The first Mk II prototype was shipped to Shelby’s shop in L.A. immediately after the test at Romeo. Roy Lunn set about constructing a second Mk II prototype for the LeMans race. Development work continued on the Mk II at Riverside. The car was not as agile as the Mk I but it was very quick on the straights. If the Mk II could hold together for 24 hours it had a good chance to win LeMans in 1965. Unfortunately neither Mk II finished LeMans in 1965. Both succumbed to gearbox failure. The problem was later traced to poor quality control. One of the gearboxes was fitted with a gear destined for scrap. The other had been assembled with some dirt on a bearing surface. LeMans 65 was a huge disappointment for Ford. Not only did the big blocks fail to finish but no Mk Is finished either (here the main cause was head gasket failure).

Ford brass decided to focus on big block prototypes for the 1966 season. The Mk II warranted further development. In addition, Kar Kraft would develop a replacement for the Mk II that was lighter and therefore faster than its predecessor. Ken Miles was a key member of the Mk II development team. The first tests were run in August of 1965 at the Daytona track. Then off to the Dearborn wind tunnel then to Kingman Arizona for extensive testing. Day and night Ken toiled throwing the car through turns and hurtling down straights. Then it was on to Sebring for more testing. Over the months of testing, the Mk II emerged as a formidable race car. Problems were identified and addressed. The Mk II was ready for the first race of the 1966 season, the Daytona twenty four hours.

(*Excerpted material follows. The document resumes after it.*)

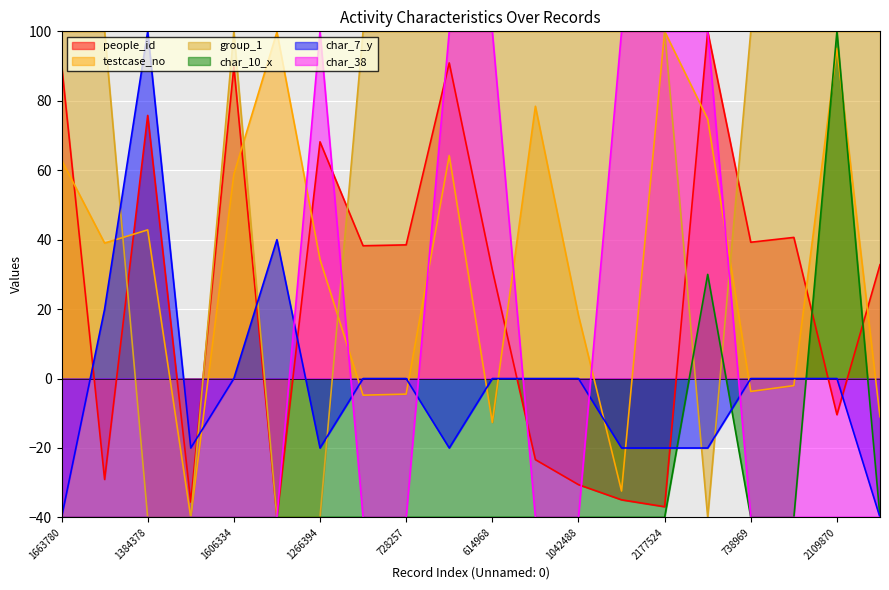

True or false: char_38 has a value of -40.0 at 728257.

True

Ken had more seat time in the Mk II than any other driver. It showed. He qualified first on the grid at Daytona; ahead of top drivers, McLaren, Ginther, Andretti, Gurney and the rest. In the race, Ken, the designated “rabbit” went out like a rocket and was never challenged. He and co-driver Lloyd Ruby won easily. In fact, Mk IIs finished 1-2-3-5, a testament to all of the hard work of Ken Miles and the Shelby development team.

Sebring was a repeat of Daytona although not an easy win for the driver team of Miles/Ruby. The Gurney/Grant Mk II was in the lead entering the final lap but the Gurney’s Mk II dropped a rod only several hundred yards from the finish, giving Miles/Ruby the win. The Mk II driven by Hansgen/Donohue was second.

The Mk IIs and Ken Miles were ready for LeMans. Miles/Hulme drove a brilliant race. At one point late in the race Miles/Hulme were ahead of McLaren/Amon by about three laps. Unfortunately the staged finish robbed Ken and Denny of the win a LeMans in 66.

Many believed that after the win at LeMans, Ford would withdraw from the international racing scene to concentrate its efforts on the domestic market; however, Henry Ford II had another idea. He wanted to win LeMans with a car designed and built wholly in the United States and win with American drivers. With this end in mind, works teams would not compete in races for the balance of the 1966 season. Instead, the focus would shift to developing the J car into the 1967 LeMans winner.  That would become quite a formidable task. Again, Shelby American and Ken Miles would be an integral part of the development of the new racer. At 47, it looked like the aging Ken Miles would have another shot at LeMans in 1967.

Testing of the J Car began at Riverside on August fifteenth 1966 with Ken Miles at the wheel. On the third day of practice the car went out of control on the high-speed one mile straight. The car shattered upon impact and burst into flames. Miles was thrown from the car and was killed instantly. The wreckage was mangled so badly that the cause of the accident was never determined; however, the consensus was that driver error was not a factor. This was a tragic ending to an unfulfilled racing career.

After the fatal crash, the J car program was suspended for some time. Finally it was decided to resume the program. The J cars were strengthened by adding a NASCAR style roll cage. The high speed instability problem was finally solved when the J car body was redesigned by a small team led by Phil Remington. The re-bodied J car was re-christened the GT40 Mk IV and went on to win LeMans in 1967 driven by Dan Gurney and A.J. Foyt. Had Ken Miles lived, he might have been in that winners circle.